January rattles on, the dust falling and, this time, settling on the memories of 2022: a year of renewed flat racing triumphs. Indeed, blowing that dust from its cover, there's even a new name to add to our history book. And it's not Baaeed, whose final defeat - after a ten time unbeaten run, and a summer spent whipping up fever - left him fumbling on a rating of 135. No, the new kid is Flightline, an American rock star who - for the fleeting second we saw him - clocked 140 in the World Horse Rankings, unveiled on Tuesday night at London's Longines World Racing Awards. The rating puts Flightline ahead of Sea The Stars. Ahead of Shergar. Ahead of Dancing Brave. And, most worryingly of all, on a par with Frankel, the fourteen-time unbeaten horse of a lifetime.


No longer can Tom Queally claim to have ridden the world's best racehorse. Discarded now his near nine-year, seemingly unreachable, time at the top. The solo run eclipsed, Flavien Pratt shares his honour. And for Pratt, victory must be both sweet and unexpected. Except, he doesn't reign supreme. Because, for all Flightline's cool-headed, modest magnificence, he can, surely, claim to be but a horse of the dirt. Was Flightline ever likely to triumph at Goodwood or Newmarket, Ascot or York? Was Frankel, though, ever likely to stun on the sand of Santa Anita, Del Mar, Belmont or Keeneland? Here are horses of two very different surfaces and, more pertinently, two very different continents. It's the all-too-familiar tale of American pizazz pitted up against calm English dominance, albeit with egos reversed (Frankel had one the scale of a country twice our size).

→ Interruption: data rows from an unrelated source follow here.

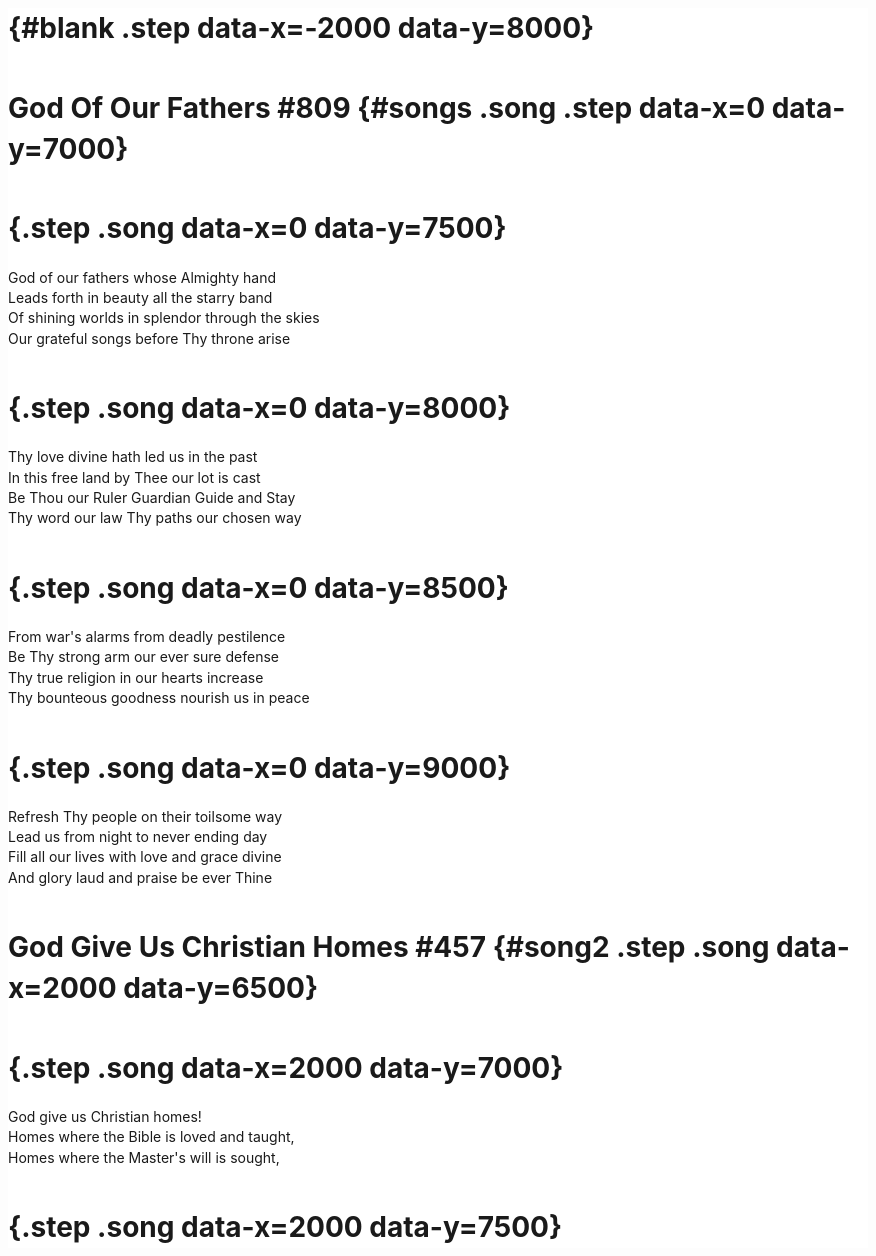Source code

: # {#blank .step data-x=-2000 data-y=8000}

# God Of Our Fathers #809 {#songs .song .step data-x=0 data-y=7000}

# {.step .song data-x=0 data-y=7500}

God of our fathers whose Almighty hand  
Leads forth in beauty all the starry band  
Of shining worlds in splendor through the skies  
Our grateful songs before Thy throne arise

# {.step .song data-x=0 data-y=8000}

Thy love divine hath led us in the past  
In this free land by Thee our lot is cast  
Be Thou our Ruler Guardian Guide and Stay  
Thy word our law Thy paths our chosen way

# {.step .song data-x=0 data-y=8500}

From war's alarms from deadly pestilence  
Be Thy strong arm our ever sure defense  
Thy true religion in our hearts increase  
Thy bounteous goodness nourish us in peace

# {.step .song data-x=0 data-y=9000}

Refresh Thy people on their toilsome way  
Lead us from night to never ending day  
Fill all our lives with love and grace divine  
And glory laud and praise be ever Thine

# God Give Us Christian Homes #457 {#song2 .step .song data-x=2000 data-y=6500}

# {.step .song data-x=2000 data-y=7000}

God give us Christian homes!  
Homes where the Bible is loved and taught,  
Homes where the Master's will is sought, 

# {.step .song data-x=2000 data-y=7500}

For their remaining years, Frankel and Flightline may be united only in stud fees. Frankel sits at £275,000 a pop this year, and I need not remind you that a 2.5 per cent share in Flightline - albeit taken the week of his Breeders Cup curtain closer - fetched $4.6m at the Keeneland November Sale. This is not to throw out mighty moments on the racecourse. It's simply a reminder that history is fickle. Of Golden Horn, Frankel and Sea The Stars, mere single digit years are all that's needed for an eternal status to cement. For Flightline, however, and certainly for Baaeed, similar long-term memory is by no means guaranteed.


Speaking on Friday, when asked about Flightline's score, Baaeed's trainer admitted as much. "He certainly deserves [his rating]," said a humble Haggas, "and I don’t know how he didn’t get more. It’s hard to rate a horse who’s so dominant like that. He’s a tougher horse to rate than Baaeed, for example." Flightline's trainer, too, John Sadler, made a notable point of calling his joybringer the best he's seen in America for a while. "The comparison with other horses is a joy killer," he went on. Asked his thoughts, John Gosden summed it up with a similar shrug: "You’ve got a great dirt horse and a great turf horse [...]. Flightline had an incredibly fluent stride, and if you watch him, it never falters. Even in the final two furlongs it’s the same fluent action. That’s what he shares with Frankel: that incredible stride and the ability to make it look easy."